*RECORDS SHOWN*.

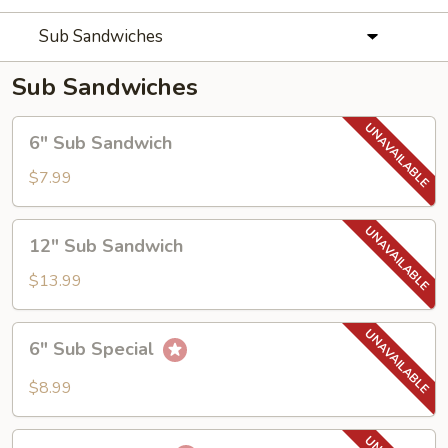
Sub Sandwiches
Sub Sandwiches
6"
6" Sub Sandwich
Sub
Sandwich
$7.99
12"
12" Sub Sandwich
Sub
Sandwich
$13.99
6"
6" Sub Special
Sub
Special
$8.99
12"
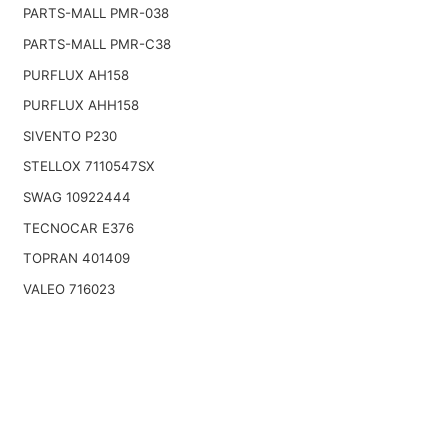
PARTS-MALL PMR-038
PARTS-MALL PMR-C38
PURFLUX AH158
PURFLUX AHH158
SIVENTO P230
STELLOX 7110547SX
SWAG 10922444
TECNOCAR E376
TOPRAN 401409
VALEO 716023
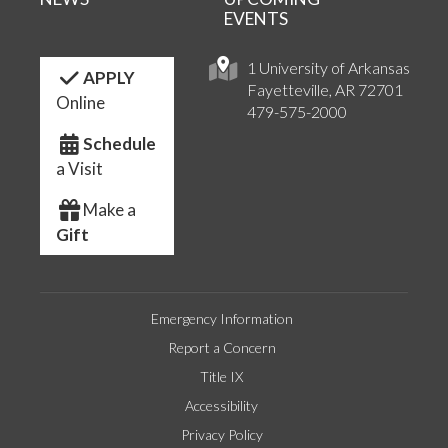
EVENTS
1 University of Arkansas
APPLY
Fayetteville, AR 72701
Online
479-575-2000
Schedule
a Visit
Make a
Gift
Emergency Information
Report a Concern
Title IX
Accessibility
Privacy Policy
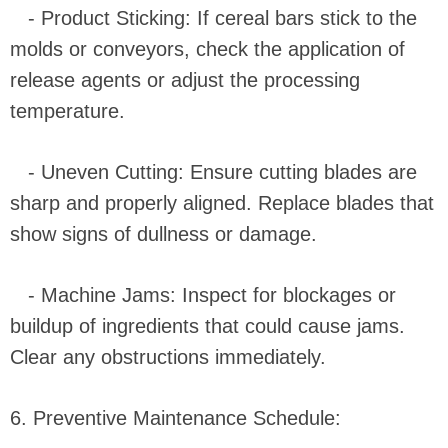
- Product Sticking: If cereal bars stick to the
molds or conveyors, check the application of
release agents or adjust the processing
temperature.
- Uneven Cutting: Ensure cutting blades are
sharp and properly aligned. Replace blades that
show signs of dullness or damage.
- Machine Jams: Inspect for blockages or
buildup of ingredients that could cause jams.
Clear any obstructions immediately.
6. Preventive Maintenance Schedule:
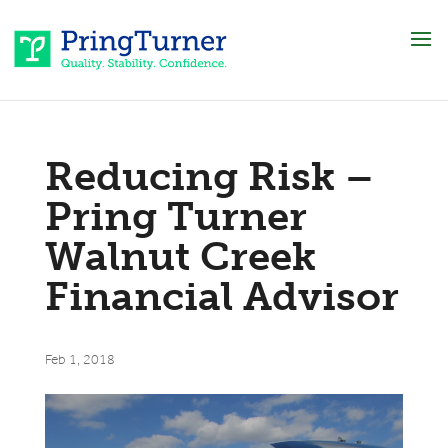
Reducing Risk –
Pring Turner
Walnut Creek
Financial Advisor
Feb 1, 2018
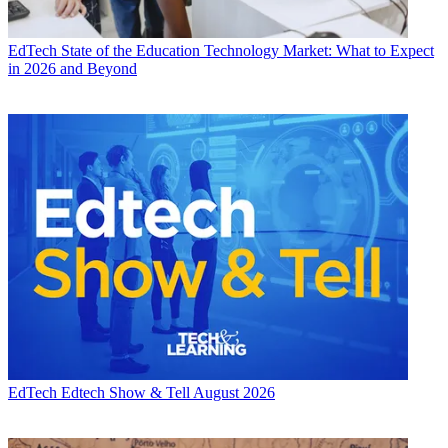
EdTech
State of the Education Technology Market: What to Expect
in 2026 and Beyond
EdTech
Edtech Show & Tell August 2026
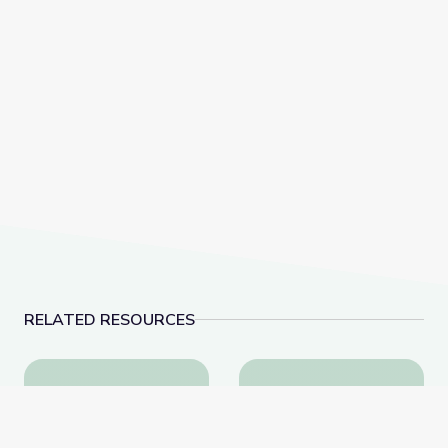
RELATED RESOURCES
Fighting for a More Perfect Union: Protests and Politi
The History of Woun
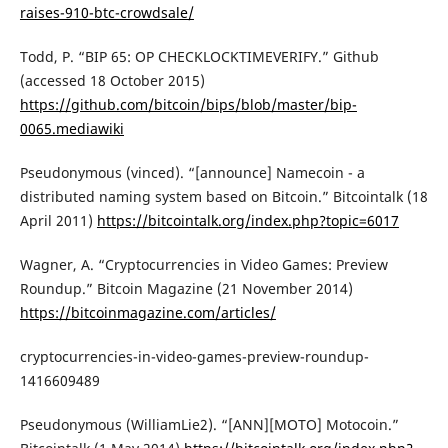
raises-910-btc-crowdsale/
Todd, P. “BIP 65: OP CHECKLOCKTIMEVERIFY.” Github
(accessed 18 October 2015)
https://github.com/bitcoin/bips/blob/master/bip-
0065.mediawiki
Pseudonymous (vinced). “[announce] Namecoin - a
distributed naming system based on Bitcoin.” Bitcointalk (18
April 2011)
https://bitcointalk.org/index.php?topic=6017
Wagner, A. “Cryptocurrencies in Video Games: Preview
Roundup.” Bitcoin Magazine (21 November 2014)
https://bitcoinmagazine.com/articles/
cryptocurrencies-in-video-games-preview-roundup-
1416609489
Pseudonymous (WilliamLie2). “[ANN][MOTO] Motocoin.”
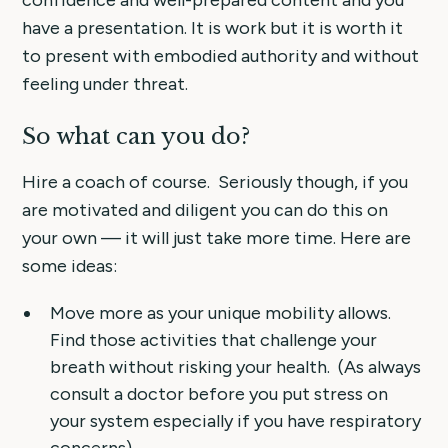
confidence and well-prepared content and you
have a presentation. It is work but it is worth it
to present with embodied authority and without
feeling under threat.
So what can you do?
Hire a coach of course. Seriously though, if you
are motivated and diligent you can do this on
your own — it will just take more time. Here are
some ideas:
Move more as your unique mobility allows.
Find those activities that challenge your
breath without risking your health. (As always
consult a doctor before you put stress on
your system especially if you have respiratory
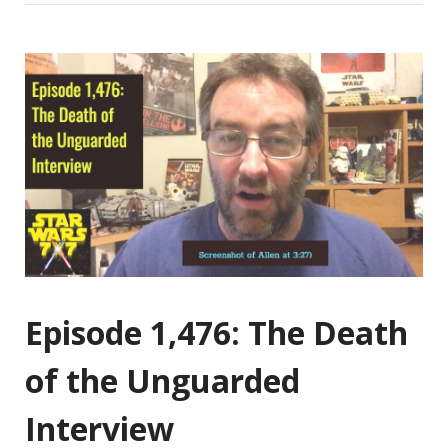
Episode 1,476: The Death
of the Unguarded
Interview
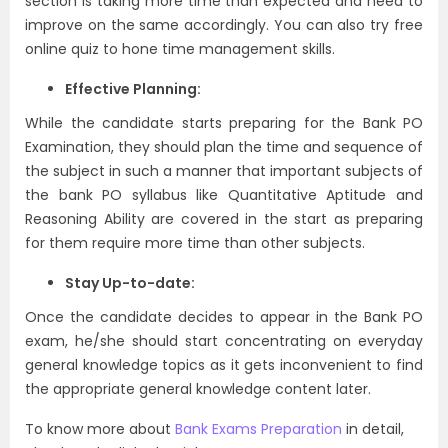
section is taking more time than expected and need to
improve on the same accordingly. You can also try free
online quiz to hone time management skills.
Effective Planning:
While the candidate starts preparing for the Bank PO
Examination, they should plan the time and sequence of
the subject in such a manner that important subjects of
the bank PO syllabus like Quantitative Aptitude and
Reasoning Ability are covered in the start as preparing
for them require more time than other subjects.
Stay Up-to-date:
Once the candidate decides to appear in the Bank PO
exam, he/she should start concentrating on everyday
general knowledge topics as it gets inconvenient to find
the appropriate general knowledge content later.
To know more about
Bank Exams Preparation
in detail,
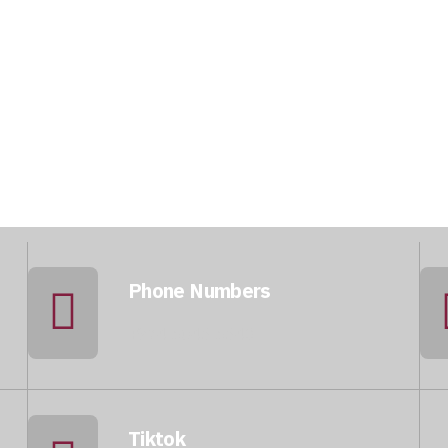
Phone Numbers
+974 5046 5643
Tiktok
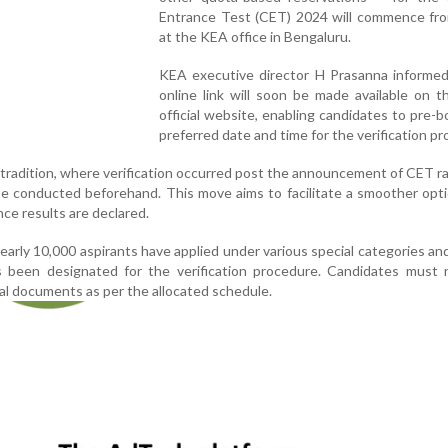
Entrance Test (CET) 2024 will commence fr
at the KEA office in Bengaluru.
KEA executive director H Prasanna informed
online link will soon be made available on 
official website, enabling candidates to pre-b
preferred date and time for the verification pr
tradition, where verification occurred post the announcement of CET ra
l be conducted beforehand. This move aims to facilitate a smoother opt
ce results are declared.
 nearly 10,000 aspirants have applied under various special categories an
been designated for the verification procedure. Candidates must r
nal documents as per the allocated schedule.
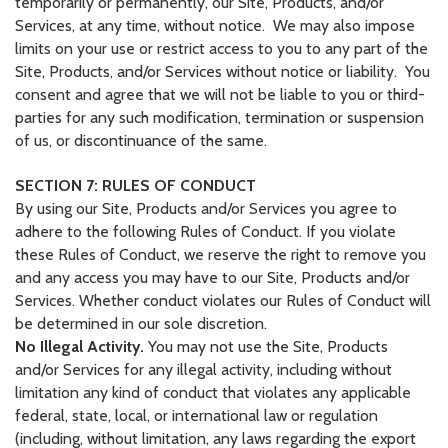
temporarily or permanently, our Site, Products, and/or
Services, at any time, without notice. We may also impose
limits on your use or restrict access to you to any part of the
Site, Products, and/or Services without notice or liability. You
consent and agree that we will not be liable to you or third-
parties for any such modification, termination or suspension
of us, or discontinuance of the same.
SECTION 7: RULES OF CONDUCT
By using our Site, Products and/or Services you agree to
adhere to the following Rules of Conduct. If you violate
these Rules of Conduct, we reserve the right to remove you
and any access you may have to our Site, Products and/or
Services. Whether conduct violates our Rules of Conduct will
be determined in our sole discretion.
No Illegal Activity.
You may not use the Site, Products
and/or Services for any illegal activity, including without
limitation any kind of conduct that violates any applicable
federal, state, local, or international law or regulation
(including, without limitation, any laws regarding the export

*REQUEST*. Switch "Financial Advisor" to "Wealth Manager" throughout the listing and give back all of its lines with nothing else changed, leaving out the pictures.

*SOLVED EXERCISE*.
Sub Sandwiches
Sub Sandwiches
6"
6" Sub Sandwich
Sub
Sandwich
$7.99
12"
12" Sub Sandwich
Sub
Sandwich
$13.99
6"
6" Sub Special
Sub
Special
$8.99
12"
PARTS-MALL PMR-038
PARTS-MALL PMR-C38
PURFLUX AH158
PURFLUX AHH158
SIVENTO P230
STELLOX 7110547SX
SWAG 10922444
TECNOCAR E376
TOPRAN 401409
VALEO 716023
EVENTS
1 University of Arkansas
APPLY
Fayetteville, AR 72701
Online
479-575-2000
Schedule
a Visit
Make a
Gift
Emergency Information
Report a Concern
Title IX
Accessibility
Privacy Policy
- Product Sticking: If cereal bars stick to the
molds or conveyors, check the application of
release agents or adjust the processing
temperature.
- Uneven Cutting: Ensure cutting blades are
sharp and properly aligned. Replace blades that
show signs of dullness or damage.
- Machine Jams: Inspect for blockages or
buildup of ingredients that could cause jams.
Clear any obstructions immediately.
6. Preventive Maintenance Schedule:
Reducing Risk –
Pring Turner
Walnut Creek
Wealth Manager
Feb 1, 2018
EdTech
State of the Education Technology Market: What to Expect
in 2026 and Beyond
EdTech
Edtech Show & Tell August 2026
RELATED RESOURCES
Fighting for a More Perfect Union: Protests and Politi
The History of Woun
raises-910-btc-crowdsale/
Todd, P. “BIP 65: OP CHECKLOCKTIMEVERIFY.” Github
(accessed 18 October 2015)
https://github.com/bitcoin/bips/blob/master/bip-
0065.mediawiki
Pseudonymous (vinced). “[announce] Namecoin - a
distributed naming system based on Bitcoin.” Bitcointalk (18
April 2011)
https://bitcointalk.org/index.php?topic=6017
Wagner, A. “Cryptocurrencies in Video Games: Preview
Roundup.” Bitcoin Magazine (21 November 2014)
https://bitcoinmagazine.com/articles/
cryptocurrencies-in-video-games-preview-roundup-
1416609489
Pseudonymous (WilliamLie2). “[ANN][MOTO] Motocoin.”
confidence and well-prepared content and you
have a presentation. It is work but it is worth it
to present with embodied authority and without
feeling under threat.
So what can you do?
Hire a coach of course. Seriously though, if you
are motivated and diligent you can do this on
your own — it will just take more time. Here are
some ideas:
Move more as your unique mobility allows.
Find those activities that challenge your
breath without risking your health. (As always
consult a doctor before you put stress on
your system especially if you have respiratory
Episode 1,476: The Death
of the Unguarded
Interview
section is taking more time than expected and need to
improve on the same accordingly. You can also try free
online quiz to hone time management skills.
Effective Planning:
While the candidate starts preparing for the Bank PO
Examination, they should plan the time and sequence of
the subject in such a manner that important subjects of
the bank PO syllabus like Quantitative Aptitude and
Reasoning Ability are covered in the start as preparing
for them require more time than other subjects.
Stay Up-to-date:
Once the candidate decides to appear in the Bank PO
exam, he/she should start concentrating on everyday
general knowledge topics as it gets inconvenient to find
the appropriate general knowledge content later.
To know more about
Bank Exams Preparation
in detail,
Phone Numbers
+974 5046 5643
Tiktok
Entrance Test (CET) 2024 will commence fr
at the KEA office in Bengaluru.
KEA executive director H Prasanna informed
online link will soon be made available on 
official website, enabling candidates to pre-b
preferred date and time for the verification pr
tradition, where verification occurred post the announcement of CET ra
l be conducted beforehand. This move aims to facilitate a smoother opt
ce results are declared.
 nearly 10,000 aspirants have applied under various special categories an
been designated for the verification procedure. Candidates must r
nal documents as per the allocated schedule.
temporarily or permanently, our Site, Products, and/or
Services, at any time, without notice. We may also impose
limits on your use or restrict access to you to any part of the
Site, Products, and/or Services without notice or liability. You
consent and agree that we will not be liable to you or third-
parties for any such modification, termination or suspension
of us, or discontinuance of the same.
SECTION 7: RULES OF CONDUCT
By using our Site, Products and/or Services you agree to
adhere to the following Rules of Conduct. If you violate
these Rules of Conduct, we reserve the right to remove you
and any access you may have to our Site, Products and/or
Services. Whether conduct violates our Rules of Conduct will
be determined in our sole discretion.
No Illegal Activity.
You may not use the Site, Products
and/or Services for any illegal activity, including without
limitation any kind of conduct that violates any applicable
federal, state, local, or international law or regulation
(including, without limitation, any laws regarding the export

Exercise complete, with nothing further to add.